As humans, we are always looking for ways to relate to others. I don’t believe that people mean any harm when they tell me about how much worse their experiences are than mine. I just don’t think they know how to react to someone sharing their feelings as freely as I do.

To me, this is a slight problem in our society. By no means, am I saying that we should all sit around on mats in a yoga studio sharing our every thought and feeling with each other.

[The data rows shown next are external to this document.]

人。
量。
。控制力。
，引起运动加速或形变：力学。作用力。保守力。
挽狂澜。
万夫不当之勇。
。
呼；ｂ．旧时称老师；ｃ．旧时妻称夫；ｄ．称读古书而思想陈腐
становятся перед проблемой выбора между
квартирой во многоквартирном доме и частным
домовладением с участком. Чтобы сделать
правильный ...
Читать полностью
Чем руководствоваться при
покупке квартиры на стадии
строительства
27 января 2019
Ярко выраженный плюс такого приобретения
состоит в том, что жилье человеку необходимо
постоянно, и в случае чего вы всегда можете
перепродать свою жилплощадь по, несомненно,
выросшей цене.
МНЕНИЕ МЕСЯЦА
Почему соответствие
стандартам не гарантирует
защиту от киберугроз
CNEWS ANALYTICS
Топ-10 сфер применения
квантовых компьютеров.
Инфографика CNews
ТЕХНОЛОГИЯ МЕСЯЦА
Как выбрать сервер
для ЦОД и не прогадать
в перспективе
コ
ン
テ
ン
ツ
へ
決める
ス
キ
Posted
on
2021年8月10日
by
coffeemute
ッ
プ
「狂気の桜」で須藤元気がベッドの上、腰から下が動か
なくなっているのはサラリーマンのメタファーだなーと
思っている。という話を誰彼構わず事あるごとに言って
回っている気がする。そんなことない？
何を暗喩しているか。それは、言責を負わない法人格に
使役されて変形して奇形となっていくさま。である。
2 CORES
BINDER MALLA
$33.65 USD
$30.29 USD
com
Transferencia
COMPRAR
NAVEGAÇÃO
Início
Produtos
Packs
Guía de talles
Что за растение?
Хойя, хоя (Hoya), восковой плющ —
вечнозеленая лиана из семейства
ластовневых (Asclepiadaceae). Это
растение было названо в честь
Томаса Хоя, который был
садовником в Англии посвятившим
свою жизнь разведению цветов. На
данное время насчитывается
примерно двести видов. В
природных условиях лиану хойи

But, what needs to happen is empathy. When I share how I am feeling about Clayton being gone, I am not looking for someone to pity me or feel sorry for me (sympathy). I am simply looking for someone to say, “I understand what you are going through, I hear you, it does get better. (empathy).

You and Me:

Americans in general are tough. We bounce back from tragedy, and work hard. But, we also don’t take care of ourselves and each other the way we should.

Even though it’s the 21st century, we are still a very guarded, judgmental bunch. People don’t feel free to express their struggles, especially when it comes to the way we feel. We constantly hide what we are going through, in fear that others will judge us.

We need to cut that shit out. Just because I cry sometimes, doesn’t make me weak. Just because I express my feelings openly, doesn’t make me a whiner.

I’m far from perfect, and I have a lot to learn myself. We need to stop telling each other how to feel, and simply start listening.